Lower Township Mayor Frank Sippel did not immediately respond to a request for comment.

When the public smoking ordinance came up for a vote May 3, a resident asked how it would impact the private beaches in Diamond Beach.

“That’s private property. It’s up to the property owner,” said township attorney David Stefankiewicz.

Under the legislation signed by Gov. Phil Murphy in February creating a legal cannabis market, municipalities have until the summer to decide where to allow cannabis dispensaries, and whether to allow them at all.

Multiple communities have approved ordinances prohibiting cannabis businesses, including Ocean City and Stone Harbor. Upper Township joined the club Monday, approving ordinances banning cannabis sales and public consumption.

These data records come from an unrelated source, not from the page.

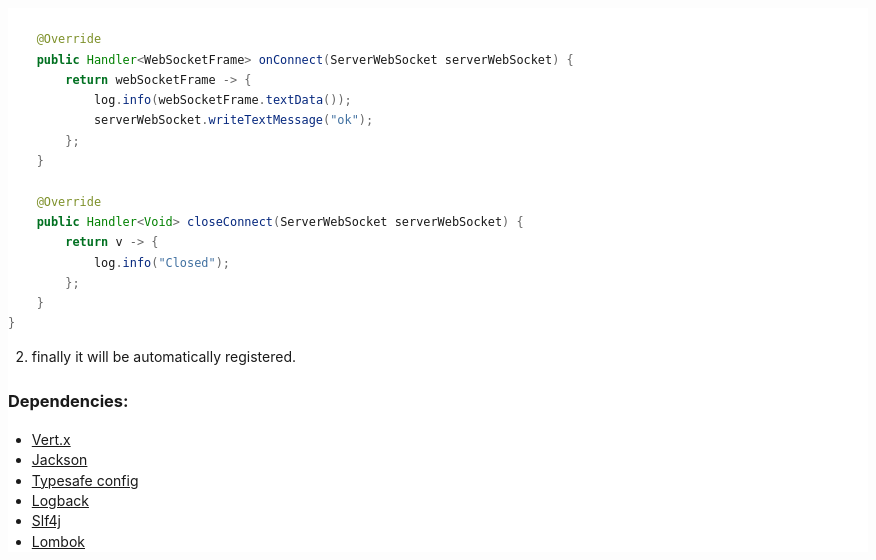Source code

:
 ```java

    @Override
    public Handler<WebSocketFrame> onConnect(ServerWebSocket serverWebSocket) {
        return webSocketFrame -> {
            log.info(webSocketFrame.textData());
            serverWebSocket.writeTextMessage("ok");
        };
    }

    @Override
    public Handler<Void> closeConnect(ServerWebSocket serverWebSocket) {
        return v -> {
            log.info("Closed");
        };
    }
}
```
2. finally it will be automatically registered.

### Dependencies:
- [Vert.x](https://vertx.io)
- [Jackson](https://github.com/FasterXML/jackson)
- [Typesafe config](https://github.com/lightbend/config)
- [Logback](https://github.com/qos-ch/logback)
- [Slf4j](https://github.com/qos-ch/slf4j)
- [Lombok](https://github.com/projectlombok/lombok)
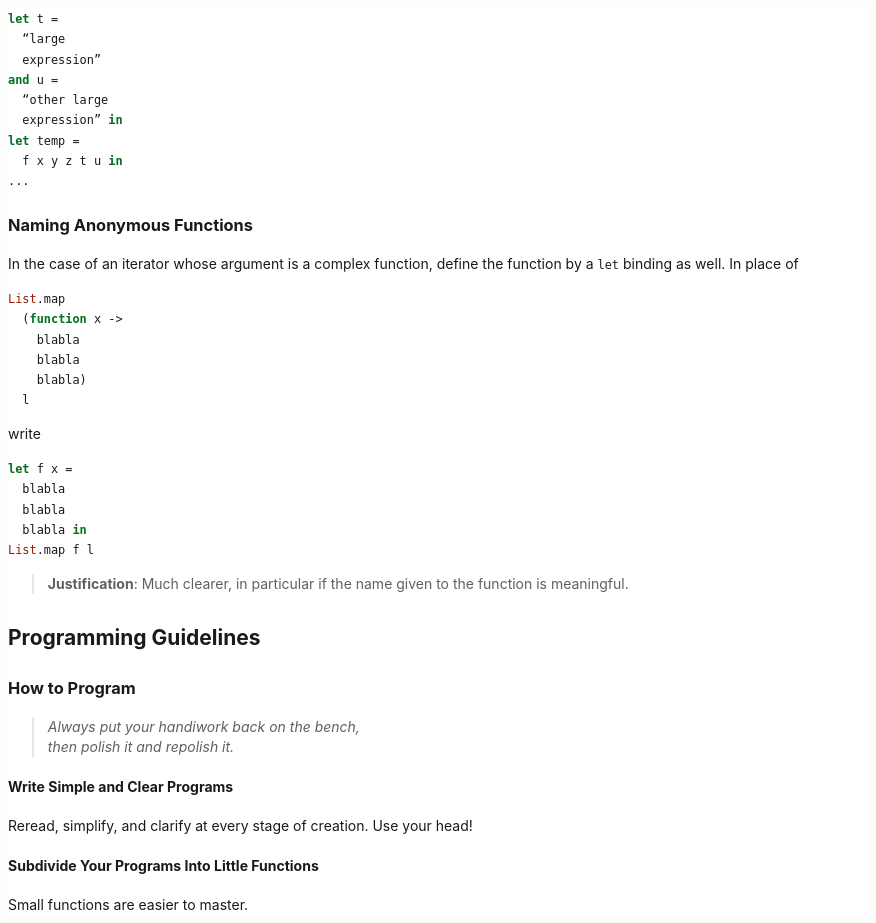
```ocaml
let t =
  “large
  expression”
and u =
  “other large
  expression” in
let temp =
  f x y z t u in
...
```
###  Naming Anonymous Functions
In the case of an iterator whose argument is a complex function, define
the function by a `let` binding as well. In place of


```ocaml
List.map
  (function x ->
    blabla
    blabla
    blabla)
  l
```
write


```ocaml
let f x =
  blabla
  blabla
  blabla in
List.map f l
```
>
> **Justification**: Much clearer, in particular if the name given to
> the function is meaningful.
>

## Programming Guidelines
###  How to Program
>
> *Always put your handiwork back on the bench,<br />
>  then polish it and repolish it.*
>

####  Write Simple and Clear Programs
Reread, simplify, and clarify at every stage of
creation. Use your head!

####  Subdivide Your Programs Into Little Functions
Small functions are easier to master.
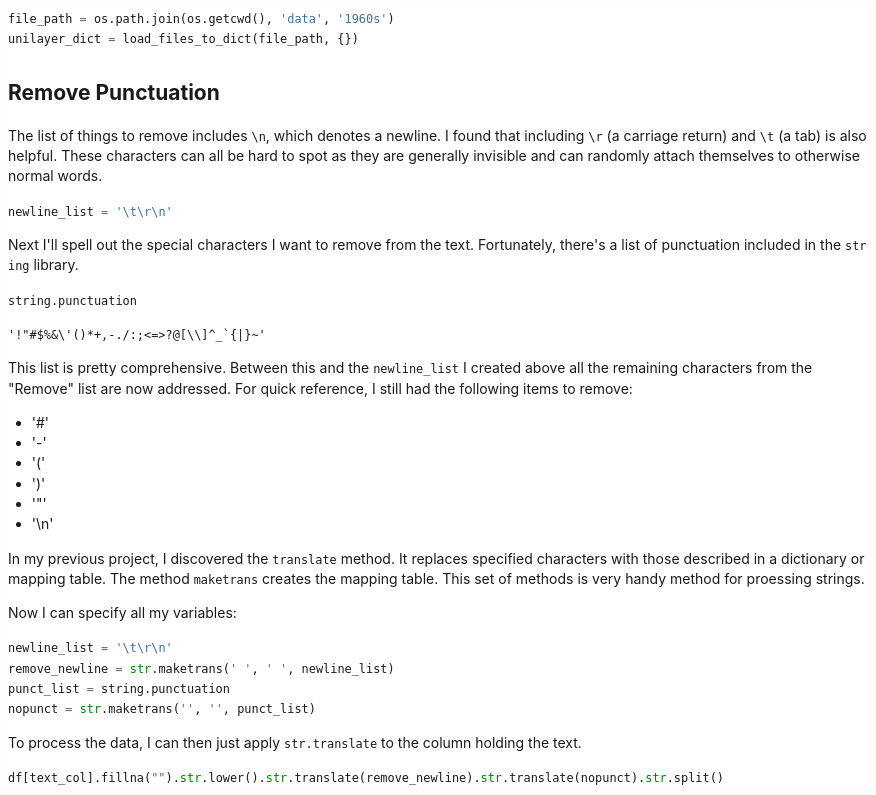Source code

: 
```python
file_path = os.path.join(os.getcwd(), 'data', '1960s')
unilayer_dict = load_files_to_dict(file_path, {})
```

## Remove Punctuation

The list of things to remove includes `\n`, which denotes a newline. I found that including `\r` (a carriage return) and `\t` (a tab) is also helpful. These characters can all be hard to spot as they are generally invisible and can randomly attach themselves to otherwise normal words.


```python
newline_list = '\t\r\n'
```

Next I'll spell out the special characters I want to remove from the text. Fortunately, there's a list of punctuation included in the `string` library.


```python
string.punctuation
```

    '!"#$%&\'()*+,-./:;<=>?@[\\]^_`{|}~'


This list is pretty comprehensive. Between this and the `newline_list` I created above all the remaining characters from the "Remove" list are now addressed. For quick reference, I still had the following items to remove:

- '#'
- '-'
- '('
- ')'
- '"'
- '\n'

In my previous project, I discovered the `translate` method. It replaces specified characters with those described in a dictionary or mapping table. The method `maketrans` creates the mapping table. This set of methods is very handy method for proessing strings.

Now I can specify all my variables:


```python
newline_list = '\t\r\n'
remove_newline = str.maketrans(' ', ' ', newline_list)
punct_list = string.punctuation
nopunct = str.maketrans('', '', punct_list)
```

To process the data, I can then just apply `str.translate` to the column holding the text.


```python
df[text_col].fillna("").str.lower().str.translate(remove_newline).str.translate(nopunct).str.split()
```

Even more communities have enacted bans on smoking, vaping or otherwise consuming cannabis in public places. Middle Township has so far held off on banning sales to adults in town, and the Township Committee has supported locating a medical marijuana facility in town. But this month the township approved a similar ordinance banning its use on public property.

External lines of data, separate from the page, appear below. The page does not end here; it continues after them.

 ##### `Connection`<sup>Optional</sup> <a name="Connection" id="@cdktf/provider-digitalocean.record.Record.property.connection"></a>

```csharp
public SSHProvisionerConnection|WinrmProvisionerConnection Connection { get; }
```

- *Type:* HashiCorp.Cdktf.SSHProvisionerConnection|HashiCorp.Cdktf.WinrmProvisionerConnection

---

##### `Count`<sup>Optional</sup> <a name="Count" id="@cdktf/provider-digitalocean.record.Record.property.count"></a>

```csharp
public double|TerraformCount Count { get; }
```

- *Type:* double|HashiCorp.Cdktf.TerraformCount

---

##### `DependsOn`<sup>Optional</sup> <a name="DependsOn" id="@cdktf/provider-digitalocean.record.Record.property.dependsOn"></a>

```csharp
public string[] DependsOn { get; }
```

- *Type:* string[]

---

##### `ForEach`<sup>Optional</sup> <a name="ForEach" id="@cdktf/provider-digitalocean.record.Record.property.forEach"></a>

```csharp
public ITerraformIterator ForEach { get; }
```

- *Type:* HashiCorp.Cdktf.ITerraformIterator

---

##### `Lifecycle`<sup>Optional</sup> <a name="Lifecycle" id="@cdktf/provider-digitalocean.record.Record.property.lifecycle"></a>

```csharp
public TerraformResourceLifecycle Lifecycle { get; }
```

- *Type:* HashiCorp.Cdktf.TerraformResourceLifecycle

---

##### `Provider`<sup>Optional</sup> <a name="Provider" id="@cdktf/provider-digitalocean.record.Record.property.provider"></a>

The local ordinances will not prevent people from using marijuana on private property, or prevent people from either buying it out of town or having it delivered once licensed businesses start to open.

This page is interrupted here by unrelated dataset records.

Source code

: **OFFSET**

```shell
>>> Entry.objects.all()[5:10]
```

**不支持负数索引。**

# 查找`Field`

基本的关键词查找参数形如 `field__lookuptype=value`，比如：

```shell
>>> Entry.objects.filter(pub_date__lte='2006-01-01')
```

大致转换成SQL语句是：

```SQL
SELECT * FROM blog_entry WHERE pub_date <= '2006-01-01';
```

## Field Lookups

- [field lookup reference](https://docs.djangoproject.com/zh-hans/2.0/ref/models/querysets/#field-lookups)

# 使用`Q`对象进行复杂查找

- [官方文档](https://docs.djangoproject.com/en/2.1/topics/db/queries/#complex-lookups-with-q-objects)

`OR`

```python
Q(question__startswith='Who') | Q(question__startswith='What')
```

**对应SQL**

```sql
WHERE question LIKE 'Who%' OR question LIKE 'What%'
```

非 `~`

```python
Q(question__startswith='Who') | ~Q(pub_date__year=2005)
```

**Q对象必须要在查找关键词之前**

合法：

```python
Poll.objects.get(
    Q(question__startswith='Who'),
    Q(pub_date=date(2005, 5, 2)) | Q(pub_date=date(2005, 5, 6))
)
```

“If you want to hang out on your front porch on a Friday night and relax, that’s going to be within your rights,” Middle Township Mayor Tim Donohue said during a recent meeting. The township can only control what happens on public property and in the public right of way.

He said legal sales will not be available until the end of the year at the earliest. He said Middle Township will hold public hearings to get more input on the issue.